[Data shown]
__________

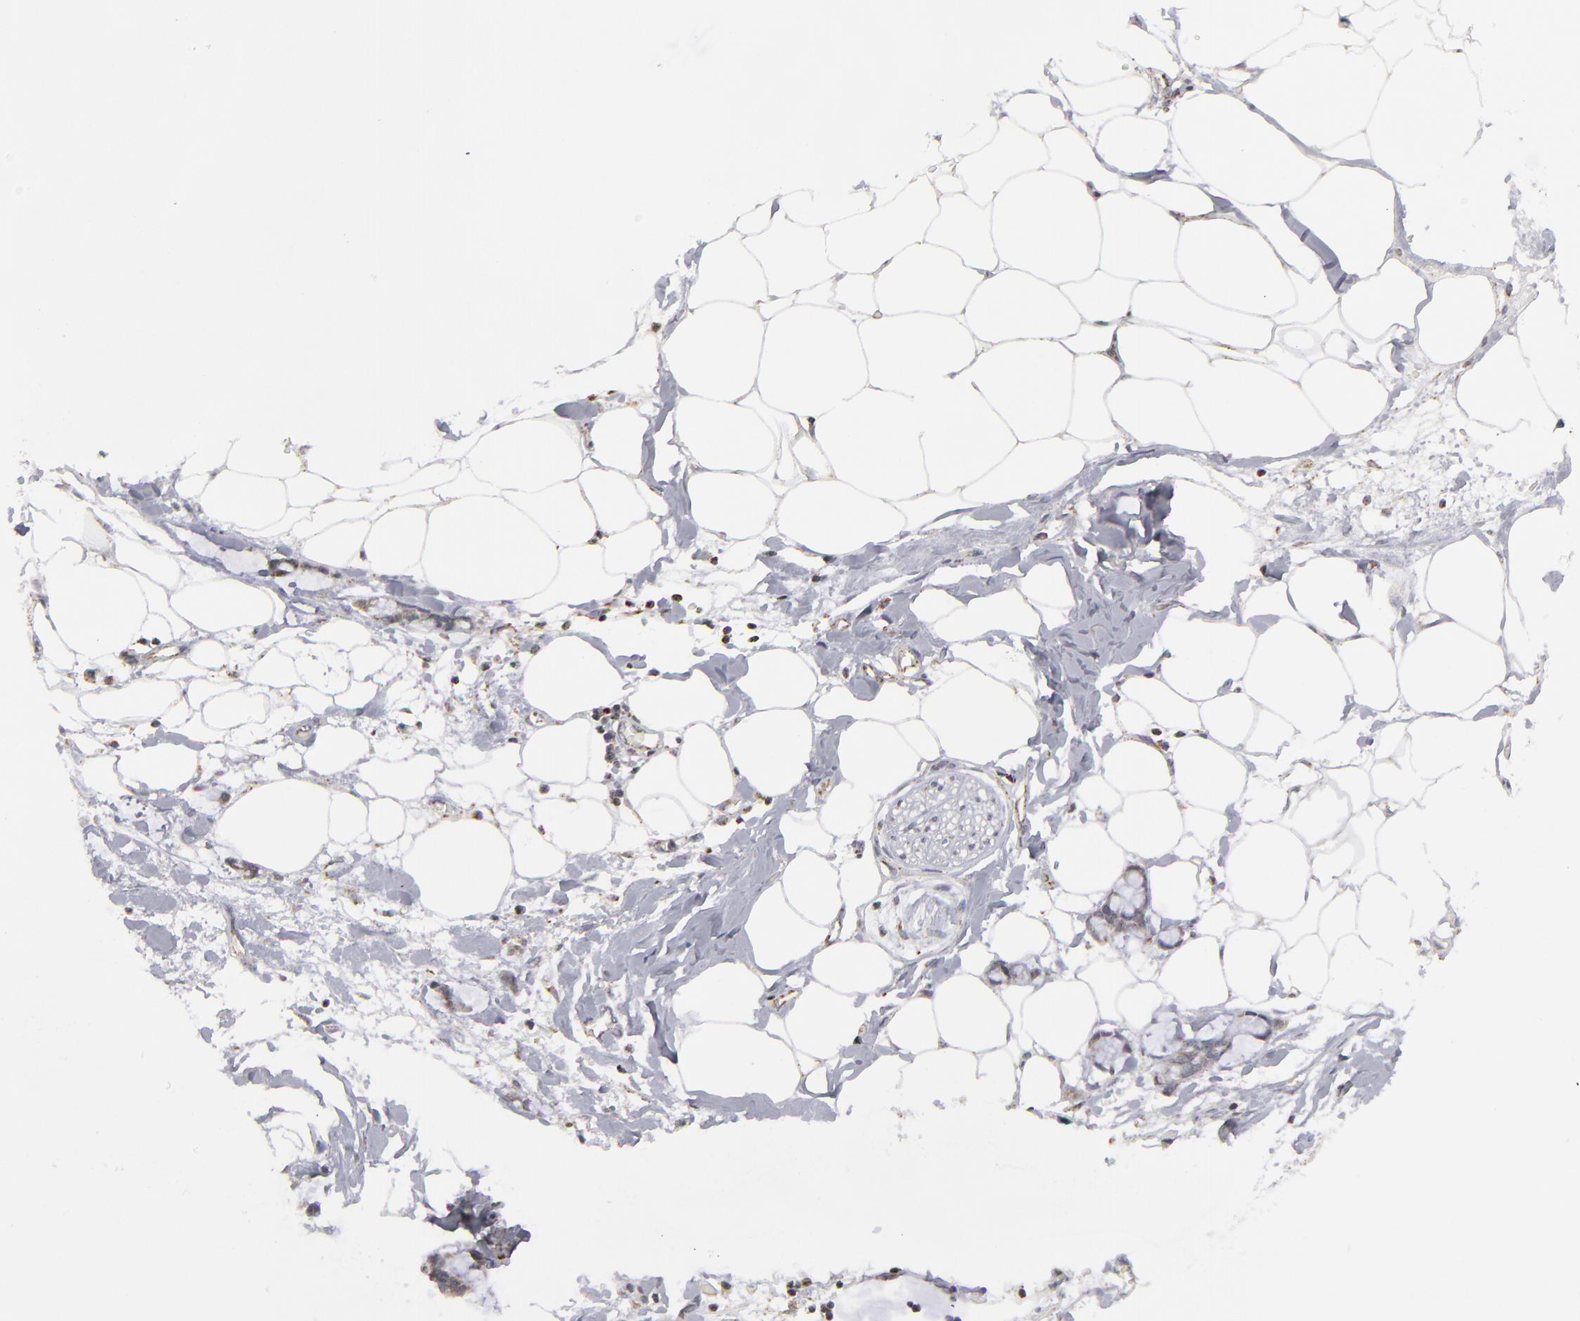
{"staining": {"intensity": "negative", "quantity": "none", "location": "none"}, "tissue": "adipose tissue", "cell_type": "Adipocytes", "image_type": "normal", "snomed": [{"axis": "morphology", "description": "Normal tissue, NOS"}, {"axis": "morphology", "description": "Adenocarcinoma, NOS"}, {"axis": "topography", "description": "Colon"}, {"axis": "topography", "description": "Peripheral nerve tissue"}], "caption": "Immunohistochemical staining of normal adipose tissue exhibits no significant staining in adipocytes. (Stains: DAB (3,3'-diaminobenzidine) immunohistochemistry (IHC) with hematoxylin counter stain, Microscopy: brightfield microscopy at high magnification).", "gene": "ODF2", "patient": {"sex": "male", "age": 14}}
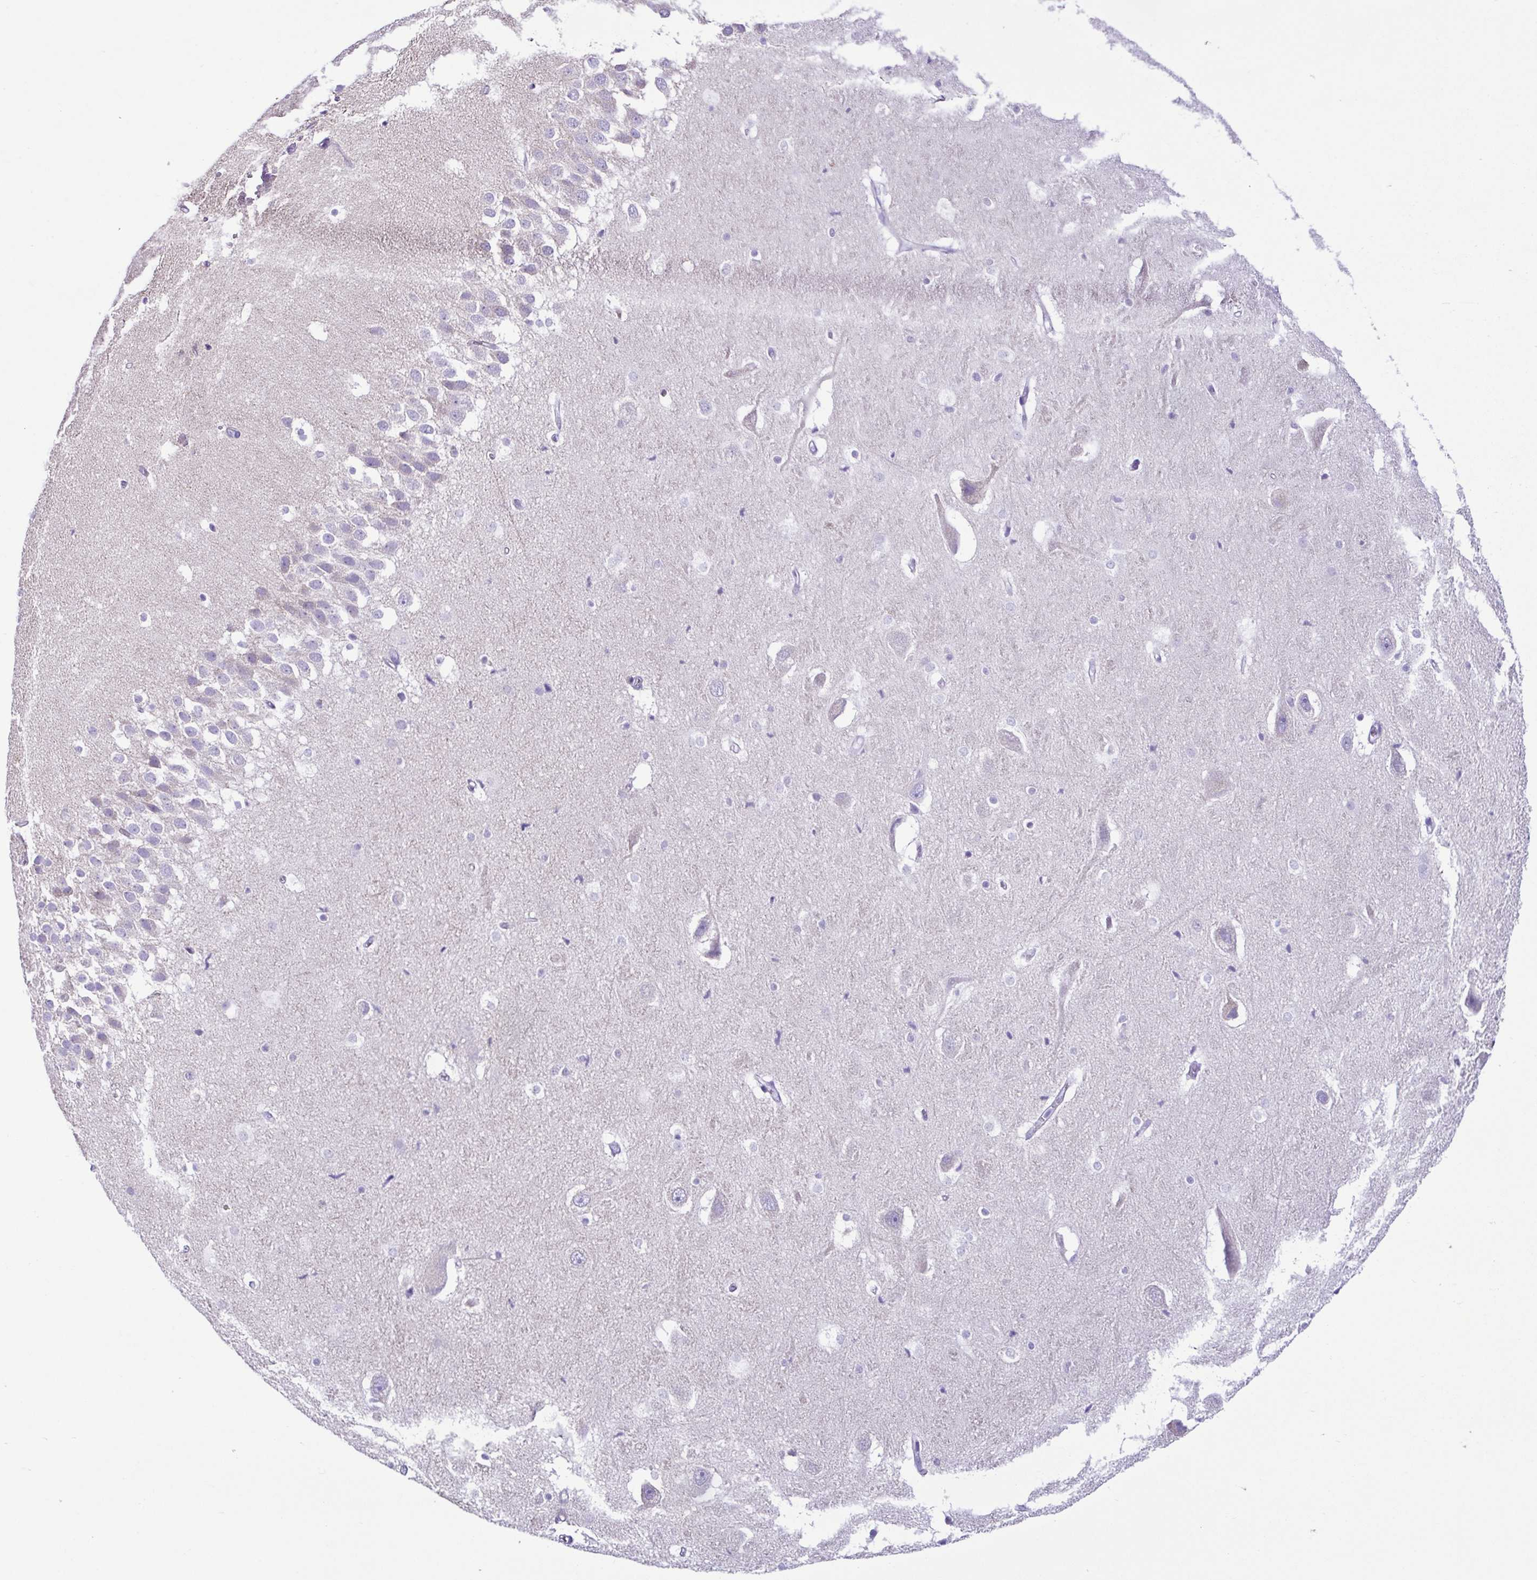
{"staining": {"intensity": "negative", "quantity": "none", "location": "none"}, "tissue": "hippocampus", "cell_type": "Glial cells", "image_type": "normal", "snomed": [{"axis": "morphology", "description": "Normal tissue, NOS"}, {"axis": "topography", "description": "Hippocampus"}], "caption": "A photomicrograph of hippocampus stained for a protein demonstrates no brown staining in glial cells. (Brightfield microscopy of DAB (3,3'-diaminobenzidine) immunohistochemistry at high magnification).", "gene": "ACTRT3", "patient": {"sex": "male", "age": 26}}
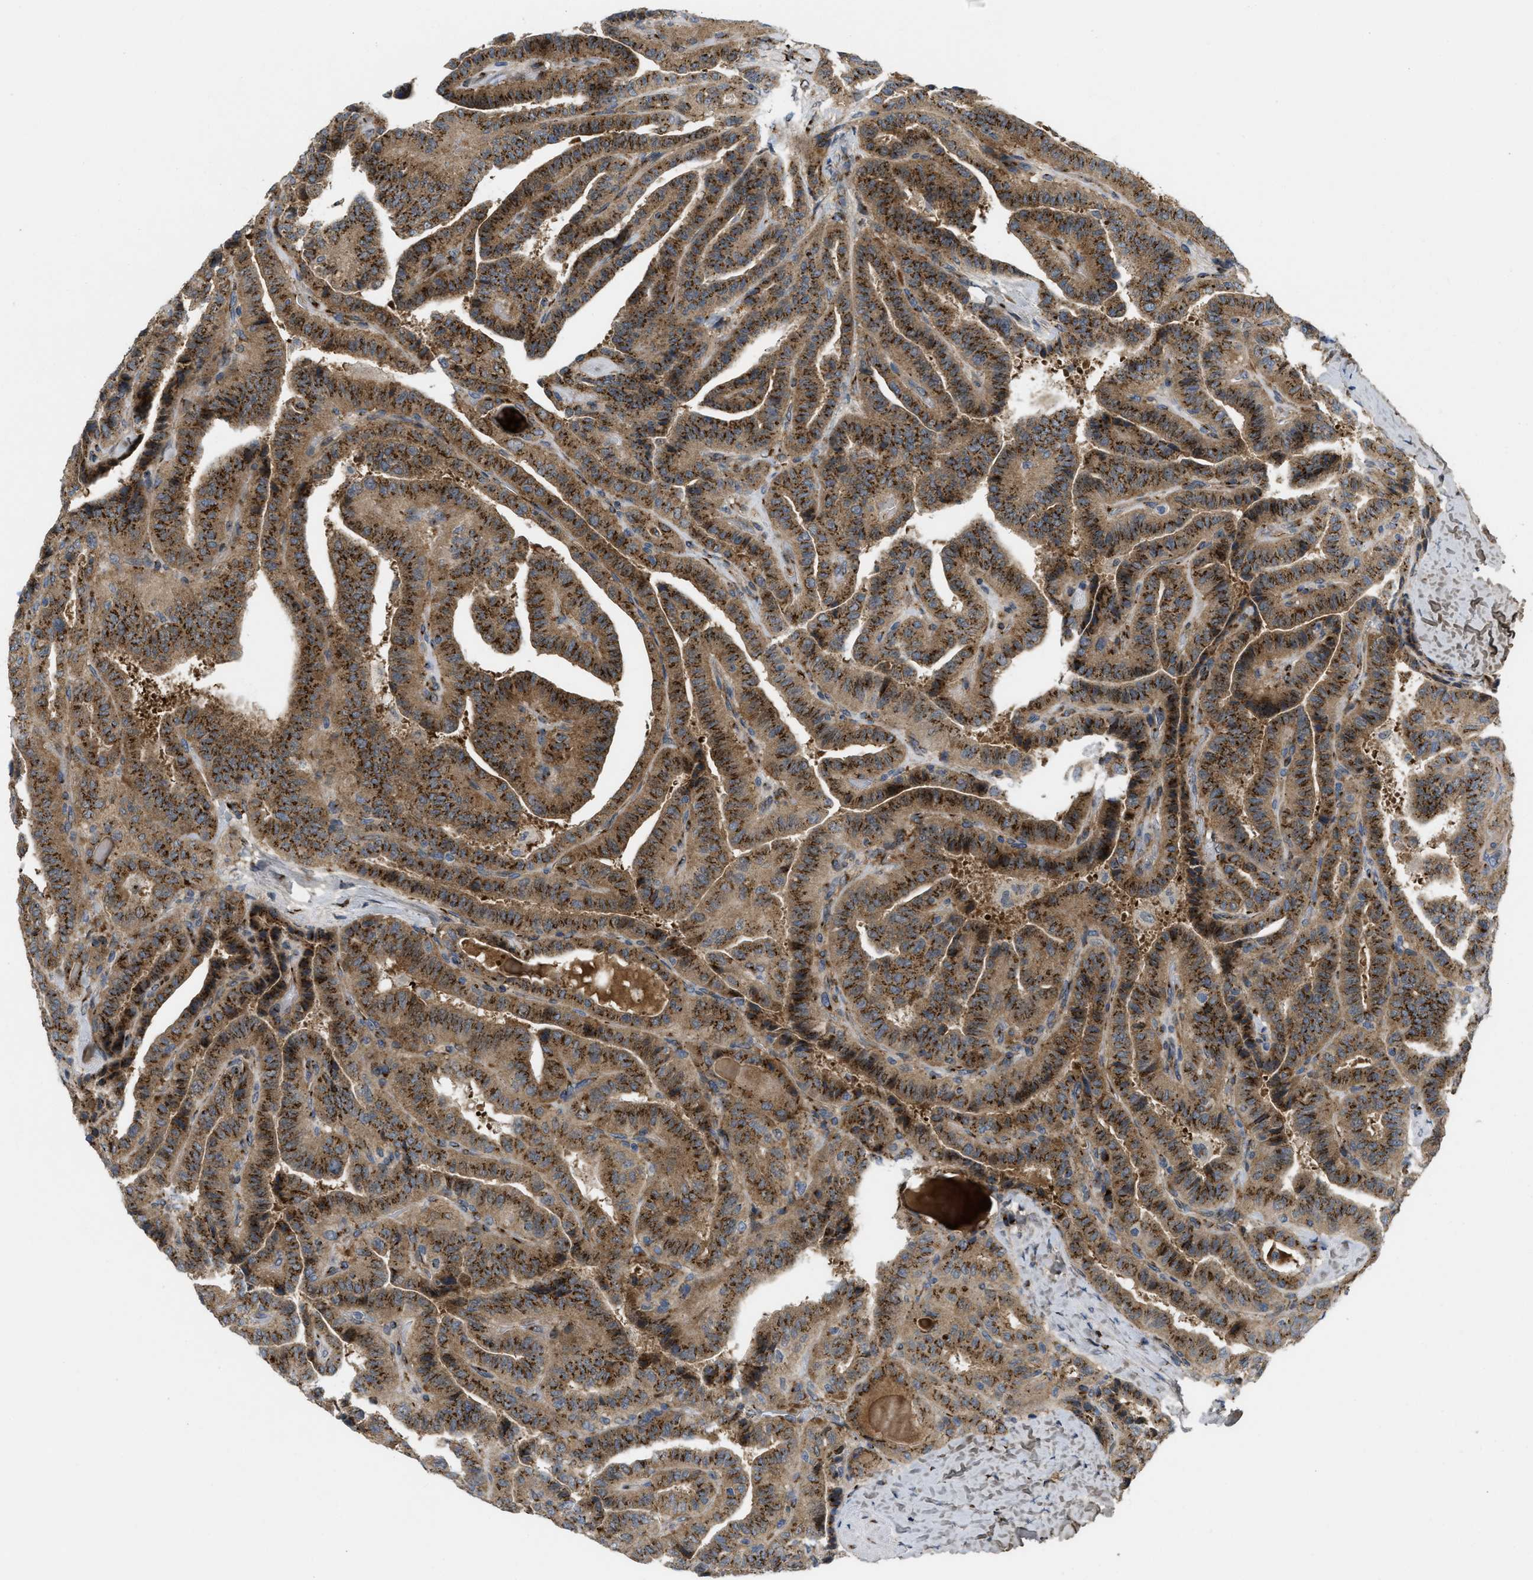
{"staining": {"intensity": "moderate", "quantity": ">75%", "location": "cytoplasmic/membranous"}, "tissue": "thyroid cancer", "cell_type": "Tumor cells", "image_type": "cancer", "snomed": [{"axis": "morphology", "description": "Papillary adenocarcinoma, NOS"}, {"axis": "topography", "description": "Thyroid gland"}], "caption": "A medium amount of moderate cytoplasmic/membranous staining is present in about >75% of tumor cells in thyroid cancer tissue.", "gene": "ZNF70", "patient": {"sex": "male", "age": 77}}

__________

[Description of the task] Reproduce each line of the data containing the word "cells".

[Task answer]
{"staining": {"intensity": "negative", "quantity": "none", "location": "none"}, "tissue": "hippocampus", "cell_type": "Glial cells", "image_type": "normal", "snomed": [{"axis": "morphology", "description": "Normal tissue, NOS"}, {"axis": "topography", "description": "Hippocampus"}], "caption": "A photomicrograph of hippocampus stained for a protein demonstrates no brown staining in glial cells. (Brightfield microscopy of DAB (3,3'-diaminobenzidine) immunohistochemistry at high magnification).", "gene": "ACTRT3", "patient": {"sex": "male", "age": 26}}
{"staining": {"intensity": "moderate", "quantity": ">75%", "location": "cytoplasmic/membranous"}, "tissue": "thyroid cancer", "cell_type": "Tumor cells", "image_type": "cancer", "snomed": [{"axis": "morphology", "description": "Papillary adenocarcinoma, NOS"}, {"axis": "topography", "description": "Thyroid gland"}], "caption": "A medium amount of moderate cytoplasmic/membranous staining is present in about >75% of tumor cells in thyroid cancer tissue.", "gene": "ZNF70", "patient": {"sex": "male", "age": 77}}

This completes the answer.